[Exercise directions] The result should be every line of the listing that holds the word "lines".

-- Opening Marker --

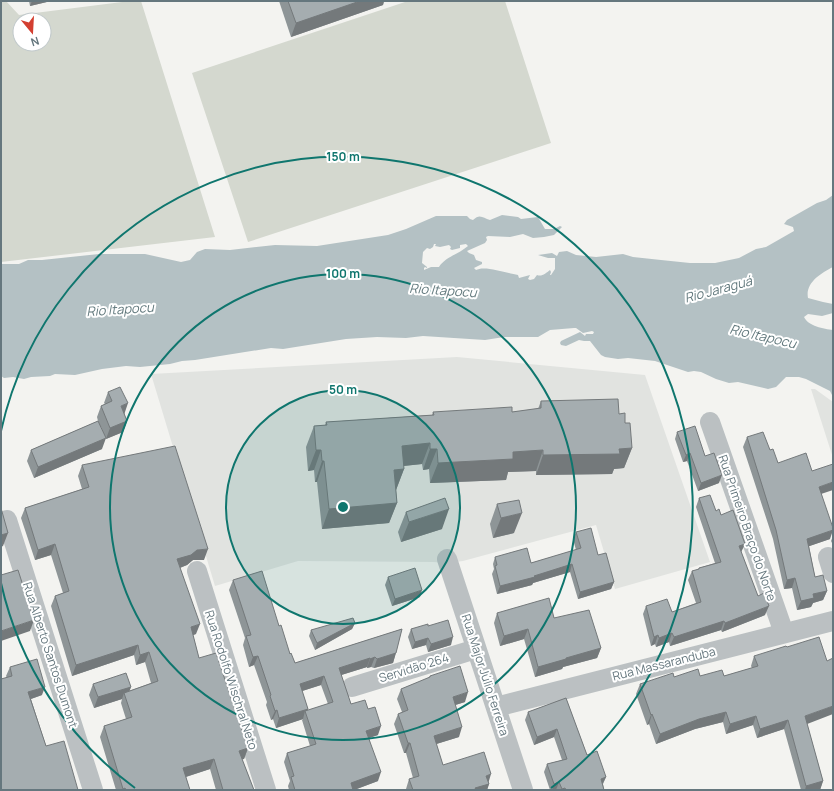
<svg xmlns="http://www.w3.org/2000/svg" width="834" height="791" font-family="Manrope,sans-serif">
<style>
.built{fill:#e1e3e0}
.green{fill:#d4d8cf;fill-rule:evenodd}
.water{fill:#b4c1c4;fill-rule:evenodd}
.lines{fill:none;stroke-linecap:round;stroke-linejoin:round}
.minor{stroke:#bbc0c2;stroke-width:20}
.wall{fill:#8e9597;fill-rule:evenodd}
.shaded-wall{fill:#74797b}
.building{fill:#a5adb0;stroke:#74797b}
.ring{fill:none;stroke:#0f766e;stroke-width:2}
.labels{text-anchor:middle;stroke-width:4;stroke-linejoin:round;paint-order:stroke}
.street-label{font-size:12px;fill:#65777e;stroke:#fff}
.water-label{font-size:13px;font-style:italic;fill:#61787c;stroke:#fff}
.centre{fill:#0f766e;stroke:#fff;stroke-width:2}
.ring-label{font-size:12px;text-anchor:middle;font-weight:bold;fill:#0f766e;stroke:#fff;stroke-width:4;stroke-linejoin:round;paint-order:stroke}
</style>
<rect width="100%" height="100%" fill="#f3f3f0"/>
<path class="built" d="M457,357L645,375L710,562L615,589L596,525L463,561L448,563L433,562L298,561L215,586L151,374Z
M811,389H815L833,402V458Z"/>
<path class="green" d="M1,1H6L19,15L130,1H141L215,237L1,262ZM20,20H44V44H20Z
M408,1H505L551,143L248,242L192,73Z"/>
<path class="water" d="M833,195V267C821,273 805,283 808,298L823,302L833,304V313L822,316L808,314L804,317C808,326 824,329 833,330V397L830,391L806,379L799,377H786L776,387L768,389L738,382L729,383L716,379L701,372L694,371L688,372L655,361L628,358L618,359L605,357L601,355L590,341H584L579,340L566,346L561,345L560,343L561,341L580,332L585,336L586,334H593L594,332L592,331L583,333L576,328H574L550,330L538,337H504L485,340L423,336L406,338L377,337L346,339L283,349L271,348L195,360L182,361L170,364L140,367L126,366L102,369L75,375L55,374L50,376L31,377L24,379L13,377L4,378L1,376V264H19L28,260H42L99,254H145L181,262L190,260L197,252L205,249L230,250L275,245L317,246L388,235L406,229L436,216H467L470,219L473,220C480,213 483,218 490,220L502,215L518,217L521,219L538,217L545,229H554L560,226L562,227L554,235L544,237L533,238L523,234L510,237L488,236L486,237L487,240L485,243L467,251L469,253L474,255L476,260L482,262V264L474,268L476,270C484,265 507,273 518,275L519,278L530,275L528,279L530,280L534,279L537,275C542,277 546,273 550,270L551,272L550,275H551L555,269V258H548L538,255L552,253L557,256L559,252L567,251L576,255L596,257L623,254L633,257L661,260L690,263H715L739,258L756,249L766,247L794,231L793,227L784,224L787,220L817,203L826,200ZM434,244H436L435,246L440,247L449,245L451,247L450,249L452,250L460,248V245L466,244L468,246C459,254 445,257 439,267H431L424,270V268L425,267L427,268V267L422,263L423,252L427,248L430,249L433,247Z"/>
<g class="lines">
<path class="minor" d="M710,422L784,633
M7,520L93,790
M828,557L833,573
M447,559L523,790
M197,571L266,790
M352,687L476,649
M496,707L833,621"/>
</g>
<path class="wall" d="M29,1H51L30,6Z
M279,1H384L383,5L291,37Z
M108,392L124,413L127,421L123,432L106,439L101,427L102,449L34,478L27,461L31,450L98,421L97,417L101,406L105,404L104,403Z
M541,401L619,414L625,423L632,448L624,468L614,469L612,474L536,475V471L508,472L506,480L430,483L429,469L423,470L422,464L403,466L404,469L396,490L397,503L389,523L322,529L317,482H315L314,470L308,471L306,447L314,426L325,425L326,422L432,415L433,412H512L538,409Z
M677,432L705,456L719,483L698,491L687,461L683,462L675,439Z
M747,437L778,463L812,471L821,494L830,539L809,546L815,577L827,591L823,600L813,603L811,607L797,610L792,588L784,589L773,539L743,447Z
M82,465L204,560H193L187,565L180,568L196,634L193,635L199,658L248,748L244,759H242L254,790H216L210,769L186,777L190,790H116L100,737L104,726L126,719L121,703L122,699L94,708L89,695L93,684L131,687L129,691L151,683L145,662L136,665L134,655L72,676L51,606L55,596L63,593L51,555L35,560L21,518L25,508L82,489L78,476Z
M699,498L721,515L745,544L741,552L765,615L722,632L721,630L670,646L669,642L656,647L655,644L651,646L643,614L646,606L672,612L696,603L688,580L692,571L698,570L699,568L715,563L696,507Z
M497,504L514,533L493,538L490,524Z
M406,512L442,529L401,542L398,532Z
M576,532L598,555L614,582L611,589L578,599L570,572L533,583L532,585L497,594L492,574L494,569L493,564L495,557L531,563L576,550L573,539Z
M833,536V545L831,541Z
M388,577L420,597L392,606L385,585Z
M233,580L279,626L290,654L295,663L402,629L393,663L374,668L371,667L367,668V667L341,675L351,704L368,709L378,735L369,738L378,781L354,790H289L288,786L290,781L284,762L287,753L310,746L302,720L303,719L276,728L273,719L271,720L266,705L267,702L254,665L249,667L243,645L245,638L229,590ZM321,685L328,704L308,710L302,691Z
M497,613L554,618L601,648L597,658L563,667L562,669L535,677L524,639L500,646L494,623Z
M355,623L352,629L315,650L309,636L311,630Z
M428,626L451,645L428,652L426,645L412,649L408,637L411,629Z
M754,656L807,724L823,781L820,790H801L784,729L757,738L753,725L726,734L723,722L695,729L656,744L649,724L647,725L636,694L640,684L674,677L724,676L752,668L751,666Z
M10,667L42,695L31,699L46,746L1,790L7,678L6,676Z
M430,676L465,702L455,705L459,737L436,744L443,765L488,783L489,784L487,790H406V789L409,779L413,778L406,753H404L394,724L398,714L402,712L397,699L401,689L429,678Z
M566,698L587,755L606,777L603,784L604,790H550L544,772L547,764L562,760L554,737L534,745L525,720L528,712Z"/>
<path class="shaded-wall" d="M32,1H51L30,6Z
M360,1H384L383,5L291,37L296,23Z
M128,403L124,415L121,406Z
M127,421L123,432L106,439L110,428Z
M106,438L102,449L34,478L38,467Z
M430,443L422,464L394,467L402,446Z
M632,448L624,468L614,469L612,474L536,475L543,455Z
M430,449H437L429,469L423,470Z
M316,450H321L314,470L308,471Z
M543,450L536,471L508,472L506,480L430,483L438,463L513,452Z
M690,453L687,461L683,462L686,455Z
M322,461H324L317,482H315Z
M404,469L396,490L394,470Z
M722,475L719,483L698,491L701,483Z
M833,482V490L815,496L819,487Z
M397,503L389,523L322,529L329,509Z
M449,509L442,529L401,542L409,522Z
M522,513L514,533L493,538L501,518Z
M833,530L830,539L804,548L807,539Z
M8,533L3,546L1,547V535Z
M55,544L51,555L35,560L38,550Z
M745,544L741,552L739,546Z
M208,549L204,560H193L187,565L174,570L177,559L197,550Z
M572,564L570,572L533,583L532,585L497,594L500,586Z
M795,578L792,588L784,589L787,580Z
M614,582L611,589L578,599L580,592Z
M422,590L420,597L392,606L395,599Z
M827,591L823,600L813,603L811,607L797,610L801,601L813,594Z
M769,606L765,615L722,632L725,623Z
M34,620L30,631L1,641V631Z
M724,621L721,630L670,646L674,637Z
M355,623L352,629L315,650L317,643Z
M200,624L196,634L187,637L191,627Z
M528,629L524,639L500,646L504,636Z
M672,633L669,642L656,647L659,638Z
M658,635L655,644L651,646L654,637Z
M453,637L451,645L428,652L431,644Z
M428,638L426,645L412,649L415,642Z
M138,645L134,655L72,676L76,665Z
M601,648L597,658L563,667L562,669L535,677L538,667L566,658Z
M149,652L145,662L136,665L140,655Z
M396,653L393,663L374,668L377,659Z
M258,656L254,665L249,667L253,657Z
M375,657L371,667L367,668L370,659Z
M370,658L367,667L335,677L339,668Z
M324,676L321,685L296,693L300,684Z
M45,687L42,695L25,701L28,692Z
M131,687L127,698L124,693L122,699L94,708L98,697Z
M468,692L465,702L449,707L453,697Z
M833,706V714L802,726L805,716Z
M308,709L306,714L305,711L303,719L276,728L279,718Z
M277,710L273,719L271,720L275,711Z
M726,712L723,722L695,729L656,744L660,734L699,719Z
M652,714L649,724L647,725L651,715Z
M756,716L753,725L726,734L730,724Z
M788,720L784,729L757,738L760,729Z
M381,726L378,735L363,740L366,731Z
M462,727L459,737L430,746L434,736Z
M557,729L554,737L534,745L537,737Z
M408,743H410L406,753H404Z
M248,748L244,759L235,761L239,751Z
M214,759L210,769L179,779L183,768Z
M381,772L378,781L354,790H349L351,783Z
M491,774L488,784H489L487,790H474L475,788L486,776Z
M606,777L602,785L601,779Z
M823,781L820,790H805L806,786Z
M559,782L556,790H552L554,784Z"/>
<path class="building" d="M288,1H360L296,23Z
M120,387L128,403L121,406L127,421L110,428L101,406L112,401L108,392Z
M618,399L619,414L625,413V423H630L632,448L619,449L620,454L543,455V450L513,452V459L438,463L437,449H430V443L402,446L404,469L394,470L397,503L329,509L324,461H322L321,450H316L314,426L327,425L326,422L434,415L433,412L512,407V412L541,408V401Z
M98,421L106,438L38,467L31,450Z
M695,426L705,456L714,453L722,475L701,483L690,453L686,455L677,432Z
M763,432L770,450L773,449L778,463L806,453L812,471L833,464V482L819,487L833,528V530L807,539L815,577L823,575L827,591L813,594L814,598L801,601L795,578L787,580L776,530L747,437Z
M175,446L208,549L197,550L191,555L177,559L200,624L191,627L199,658L216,653L248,748L239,751L254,790H223L214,759L183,768L190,790H126L125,788L123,789L104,726L132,717L124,693L158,681L149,652L140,655L138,645L76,665L55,596L69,591L55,544L38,550L25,508L89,487L82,465Z
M710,495L716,511L719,509L721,515L733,510L745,544L739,546L758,596L764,593L769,606L725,623L724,621L674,637L672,633L659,638L658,635L654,637L646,606L667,599L672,612L701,602L692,571L699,569V568L721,562L699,498Z
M445,498L449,509L409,522L406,512Z
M519,500L522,513L501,518L497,504Z
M1,508L8,533L1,535Z
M591,528L598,555L606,553L614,582L580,592L572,564L534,576L535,577L500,586L495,566L497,565L495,557L527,548L531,563L581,548L576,532Z
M415,568L422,590L395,599L388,577Z
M18,570L34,620L1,631V575Z
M262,571L279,626L281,625L290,654L291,653L295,663L402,629L396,653L377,659L375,657L370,659V658L339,668L351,704L365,700L368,709L375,707L381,726L366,731L381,772L351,783L353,790H295L291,777L294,776L287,753L316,744L305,711L333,702L324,676L300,684L308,709L279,718L277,710L275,711L270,696L271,695L258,656L253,657L246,636L251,635L233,580Z
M549,598L554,618L589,610L601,648L566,658V659L538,667L528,629L504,636L497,613Z
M353,618L355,623L317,643L311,630Z
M448,620L453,637L431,644L428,638L415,642L411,629L428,624V626Z
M819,637L827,661L833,658V706L805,716L823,781L806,786L788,720L760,729L756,716L730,724L726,712L699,719L660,734L652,714L651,715L640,684L673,673L674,677L698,669L700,676L722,670L724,676L758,666L754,656L786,646L787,647Z
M37,659L45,687L28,692L46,746L64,741L78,790H1V679L12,676L10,667Z
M460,666L468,692L453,697L462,727L434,736L443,765L484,752L491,774L486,776L489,784L475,788L476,790H413L409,779L419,776L410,743H408L398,714L408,710L401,689L430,677V676Z
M126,673L131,687L98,697L93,684Z
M566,698L587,755L597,751L606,777L601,779L604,790H566L565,788L562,789L559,782L554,784L547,764L567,759L557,729L537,737L528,712Z"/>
<circle cx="343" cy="507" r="117" fill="#0f766e" fill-opacity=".12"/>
<g class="ring">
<circle cx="343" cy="507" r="117"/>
<circle cx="343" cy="507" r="233"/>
<path d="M135 788A350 350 0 0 1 1 583M1 431A350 350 0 1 1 551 788"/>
</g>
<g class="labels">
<g class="street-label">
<text transform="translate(747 528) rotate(71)" y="4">Rua Primeiro Braço do Norte</text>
<text transform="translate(50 655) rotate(72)" y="4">Rua Alberto Santos Dumont</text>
<text transform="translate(664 664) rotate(-14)" y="4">Rua Massaranduba</text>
<text transform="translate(414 668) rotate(-17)" y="4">Servidão 264</text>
<text transform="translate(485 675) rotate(72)" y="4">Rua Major Júlio Ferreira</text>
<text transform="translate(231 680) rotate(72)" y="4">Rua Rodolfo Wischral Neto</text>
</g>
<g class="water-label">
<text transform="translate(718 289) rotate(-15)" y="5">Rio Jaraguá</text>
<text transform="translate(443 290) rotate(4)" y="5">Rio Itapocu</text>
<text transform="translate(120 309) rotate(-4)" y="5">Rio Itapocu</text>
<text transform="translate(763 336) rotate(13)" y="5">Rio Itapocu</text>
</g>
</g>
<circle cx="343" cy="507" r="6" class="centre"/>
<g class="ring-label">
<text x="343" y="161">150 m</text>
<text x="343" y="278">100 m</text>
<text x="343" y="394">50 m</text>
</g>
<rect width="834" height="791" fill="none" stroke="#65777e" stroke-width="4"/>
<g transform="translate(32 32) rotate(162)"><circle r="19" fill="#ffffff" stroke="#c1c9cb"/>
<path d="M0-3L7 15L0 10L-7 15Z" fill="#d33f30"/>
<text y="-6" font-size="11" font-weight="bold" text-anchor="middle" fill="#65777e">N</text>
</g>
</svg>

-- Closing Marker --

[Answer for the task]
.lines{fill:none;stroke-linecap:round;stroke-linejoin:round}
<g class="lines">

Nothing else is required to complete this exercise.